New Hawthorndale Care Village ‘a revolutionary step forward’

It may be a cliché to say “as one door closes another opens” but that’s precisely what happened on Thursday when the Hawthorndale Care Village was officially opened.

The $39 million, state-of-the-art, community-funded aged-care facility was born around a conference table in 2015 when the Calvary Hospital board decided they wanted to be able to care for the growing number of Southlanders diagnosed with dementia.

Hawthorndale will take the place of Calvary Hospital whose staff and residents will be transitioned to the new care village.

Invercargill MP Penny Simmonds said it “represents a revolutionary step forward in dementia care for our country”.

That’s because back in 2015, when the Calvary board were looking for a way forward, manager Margaret Brown spent time researching the best options for dementia care and came back with a Dutch model, The Hogeweyk.

The idea was to replicate everyday community life in a setting that’s also safe for patients living in various stages of dementia.

Hawthorndale Care Village offers 10 two-bedroom retirement villas for independent living (with space to add more) along with 13 care houses covering a range of 86 residential, dementia and hospital-level care beds.

There’s also a village centre with a café, library, theatre, chapel, a men’s shed and landscaped gardens, encouraging residents and their families to enjoy fresh air and sunshine.

There’s even a stocked dairy that looks like a Four Square, and a kids’ play area in case it’s raining when the grandchildren come to visit.

Residents in care houses will live in small groups of six or seven where they can maintain the rhythm of everyday living — the houses have big kitchens and living spaces, a laundry, en suite bedrooms and the walls are adorned with Kiwi art.

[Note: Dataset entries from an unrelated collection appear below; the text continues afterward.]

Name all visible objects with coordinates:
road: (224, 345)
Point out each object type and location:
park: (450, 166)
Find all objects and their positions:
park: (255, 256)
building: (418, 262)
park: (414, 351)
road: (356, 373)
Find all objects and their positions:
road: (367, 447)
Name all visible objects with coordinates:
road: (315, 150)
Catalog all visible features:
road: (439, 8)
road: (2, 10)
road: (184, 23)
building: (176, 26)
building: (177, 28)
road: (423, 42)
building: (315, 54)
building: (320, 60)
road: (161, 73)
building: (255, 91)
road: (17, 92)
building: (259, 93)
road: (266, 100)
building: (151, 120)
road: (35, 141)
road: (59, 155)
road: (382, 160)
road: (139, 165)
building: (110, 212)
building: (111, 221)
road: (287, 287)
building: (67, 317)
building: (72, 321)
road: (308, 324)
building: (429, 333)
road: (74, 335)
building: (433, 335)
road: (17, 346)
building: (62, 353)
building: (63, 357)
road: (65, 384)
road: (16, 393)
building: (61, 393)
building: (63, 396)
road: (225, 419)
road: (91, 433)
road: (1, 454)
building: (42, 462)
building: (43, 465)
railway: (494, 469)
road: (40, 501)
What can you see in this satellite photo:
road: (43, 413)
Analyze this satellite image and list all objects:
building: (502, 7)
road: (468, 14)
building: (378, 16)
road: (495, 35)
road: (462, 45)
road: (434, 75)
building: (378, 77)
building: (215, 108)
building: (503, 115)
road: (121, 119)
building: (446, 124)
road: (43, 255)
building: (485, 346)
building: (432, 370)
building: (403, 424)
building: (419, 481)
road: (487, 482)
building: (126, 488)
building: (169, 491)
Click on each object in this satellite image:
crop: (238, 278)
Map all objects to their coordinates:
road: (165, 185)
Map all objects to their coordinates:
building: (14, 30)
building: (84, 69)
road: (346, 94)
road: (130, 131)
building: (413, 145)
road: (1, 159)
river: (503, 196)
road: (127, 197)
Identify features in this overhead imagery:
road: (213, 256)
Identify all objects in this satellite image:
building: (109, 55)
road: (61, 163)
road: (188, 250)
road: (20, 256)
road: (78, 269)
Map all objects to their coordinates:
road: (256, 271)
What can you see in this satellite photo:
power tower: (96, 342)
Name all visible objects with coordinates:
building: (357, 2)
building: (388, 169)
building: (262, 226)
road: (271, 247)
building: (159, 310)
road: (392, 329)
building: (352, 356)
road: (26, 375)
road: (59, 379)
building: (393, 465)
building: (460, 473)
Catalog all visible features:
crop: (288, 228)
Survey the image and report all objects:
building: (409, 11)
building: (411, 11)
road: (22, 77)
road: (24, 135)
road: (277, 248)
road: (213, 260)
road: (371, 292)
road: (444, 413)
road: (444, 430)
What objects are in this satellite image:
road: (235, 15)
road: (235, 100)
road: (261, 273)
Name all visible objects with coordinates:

Trust chairman Frank O’Boyle said the village had been built by the community, for the community.

“It reflects the values that make us who we are — compassion, respect, and a shared commitment to care for our elderly and those living with dementia,” he said.

This was the same thing Southlanders did in the 1960s when they realised they needed a hospital for the elderly and Calvary Hospital was built, O’Boyle said.

But the Hawthorndale build has not been without hurdles.

When a fundraising campaign was launched in 2019, people said the goal was unattainable, Hawthorndale Cape Village Charitable Trust deputy chairperson Sarah Hannan recalled.

And then the pandemic hit in 2020, driving up inflation and building costs and despite starting the build in 2022, the trust only reached the fundraising goal in September 2023.

Donations have come from all over Southland — many of them anonymously, board member Paddy O’Brien said — and many businesses volunteered their time and skills to the project.

While Hannan thanked business owners like Scott and Jocelyn O’Donnell from HWR Group, whose commitment to the project was “inspiring”, O’Brien took time to thank Hannan.

“It was your roll-up your sleeves, straight talking, non-nonsense approach” that gave the project the energy it needed, he said.

The Calvary Hospital building on Centre St had been bought by Blue Sky Meats who would take possession once all residents and staff had been moved to Hawthorndale.